= Hamilton Charles Palmer =

Early South Australian lawyer

Hamilton Charles Palmer LLB (died c. 19 January 1880) was a lawyer in the early days of the colony of South Australia, remembered for his year as a master at one of Adelaide's private schools in 1860 and for a bathetic political candidature ten years later.

==History==
Palmer studied law at the University of London, and was called to the Middle Temple in 1854. He emigrated to South Australia late in 1859 or early 1860, following his brother, the Rev. C. E. Palmer.
Charles Edwin Palmer had arrived from Warrington with his wife Carlotte, née Palin, in 1858 to take charge of the Glenelg Independent Church on the Bay Road, then quickly established the new Glenelg Congregational Church on Jetty Road opposite Nile Street, completed in 1859, and was its first minister. He decided however to leave the Congregational Church for the Church of England, and left for England to be ordained, leaving the Glenelg church without a pastor, a failed Sunday School, a dwindling congregation and a great debt to repay, a situation that was only reversed with the incumbency of Charles Manthorpe. C. E. Palmer was in 1861 ordained curate of Trinity Church, Hartlepool.

It was arranged by John Lorenzo Young, head master of Adelaide Educational Institution that during his extended absence in 1860 Palmer would take his maths classes and the senior class in classics. He was remembered by one student as aloof and disconnected from his pupils, not at all likeable, and with the voice of someone with a perpetual sinus infection. Another remembers him as an object of ridicule and subject of students' pranks.

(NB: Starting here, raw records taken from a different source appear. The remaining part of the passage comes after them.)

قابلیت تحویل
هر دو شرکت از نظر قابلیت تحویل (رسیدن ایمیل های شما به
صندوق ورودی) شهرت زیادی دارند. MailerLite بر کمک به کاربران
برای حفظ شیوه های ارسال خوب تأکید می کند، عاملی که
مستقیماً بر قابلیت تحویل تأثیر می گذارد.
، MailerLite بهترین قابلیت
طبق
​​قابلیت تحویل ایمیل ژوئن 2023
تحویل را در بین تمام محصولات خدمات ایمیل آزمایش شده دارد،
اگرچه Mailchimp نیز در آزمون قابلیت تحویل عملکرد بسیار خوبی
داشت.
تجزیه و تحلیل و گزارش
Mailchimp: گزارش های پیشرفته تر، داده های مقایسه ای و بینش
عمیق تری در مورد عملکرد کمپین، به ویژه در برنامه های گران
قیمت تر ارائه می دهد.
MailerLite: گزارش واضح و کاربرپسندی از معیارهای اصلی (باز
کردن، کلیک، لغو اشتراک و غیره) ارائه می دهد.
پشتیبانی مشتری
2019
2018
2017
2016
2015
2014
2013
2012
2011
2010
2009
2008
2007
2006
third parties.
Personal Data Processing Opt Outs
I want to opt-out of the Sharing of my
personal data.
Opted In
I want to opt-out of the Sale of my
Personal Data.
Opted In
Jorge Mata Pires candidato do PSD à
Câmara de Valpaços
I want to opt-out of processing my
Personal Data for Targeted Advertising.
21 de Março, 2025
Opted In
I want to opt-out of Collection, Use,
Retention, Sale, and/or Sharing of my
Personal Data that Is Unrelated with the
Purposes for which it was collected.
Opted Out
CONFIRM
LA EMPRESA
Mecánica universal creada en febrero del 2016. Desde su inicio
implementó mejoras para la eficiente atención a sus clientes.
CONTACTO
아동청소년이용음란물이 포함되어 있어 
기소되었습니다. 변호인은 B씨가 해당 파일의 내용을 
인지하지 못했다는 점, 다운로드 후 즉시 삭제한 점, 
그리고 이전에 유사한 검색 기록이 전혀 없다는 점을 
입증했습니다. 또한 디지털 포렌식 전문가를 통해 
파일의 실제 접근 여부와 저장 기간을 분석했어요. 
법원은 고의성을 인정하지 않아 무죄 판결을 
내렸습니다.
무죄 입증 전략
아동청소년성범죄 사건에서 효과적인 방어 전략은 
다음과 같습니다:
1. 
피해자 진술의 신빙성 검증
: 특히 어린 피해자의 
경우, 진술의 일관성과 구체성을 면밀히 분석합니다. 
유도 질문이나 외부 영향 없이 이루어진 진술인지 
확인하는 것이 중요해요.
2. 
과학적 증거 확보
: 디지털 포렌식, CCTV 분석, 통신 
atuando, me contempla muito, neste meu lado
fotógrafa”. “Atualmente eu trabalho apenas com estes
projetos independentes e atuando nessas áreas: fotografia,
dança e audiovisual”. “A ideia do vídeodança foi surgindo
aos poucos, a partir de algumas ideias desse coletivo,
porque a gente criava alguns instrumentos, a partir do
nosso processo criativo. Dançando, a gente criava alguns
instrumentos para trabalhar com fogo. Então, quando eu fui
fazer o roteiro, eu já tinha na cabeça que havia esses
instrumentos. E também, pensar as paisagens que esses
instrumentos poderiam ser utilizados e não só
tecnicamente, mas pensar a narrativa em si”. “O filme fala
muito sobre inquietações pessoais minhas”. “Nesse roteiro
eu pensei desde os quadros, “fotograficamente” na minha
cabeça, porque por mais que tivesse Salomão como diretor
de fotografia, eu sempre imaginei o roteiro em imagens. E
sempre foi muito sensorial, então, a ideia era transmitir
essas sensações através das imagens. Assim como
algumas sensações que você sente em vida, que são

Between January and May 1860 he wrote a series of articles for the South Australian Register over the pen-name "A Templar":
- Torrens Title
- The Party System
- Early History of Australia
- The Office of Attorney General
- The Late Commissioner of Insolvency

Palmer established a legal practice at Auburn, then in 1863 moved to Kapunda, where he maintained an office for the rest of his life, and had an extensive business for some time. He also maintained an office in the Town Hall Chambers, Adelaide.
Henry Charles Hamilton Ayliffe (18 June 1846 – 10 March 1916) was articled clerk to Palmer at the time of his death.

In 1870, following a petition by residents, Palmer agreed to stand for the seat of The Burra at the forthcoming election, but at the poll he was betrayed by his proponents, and received very few votes, the elected candidates being Captain John Hart and Charles Mann. It appeared the urging to join the contest was in the nature of a "lark" or practical joke.

Palmer was found dead in his bed at the Pilot Boat Hotel, Port Pirie, on Monday morning. A coronial inquest determined the cause of death as apoplexy, and not suicide.

Palmer never married and had no children.
His brother Rev. Charles Edwin Palmer had one son while in Adelaide.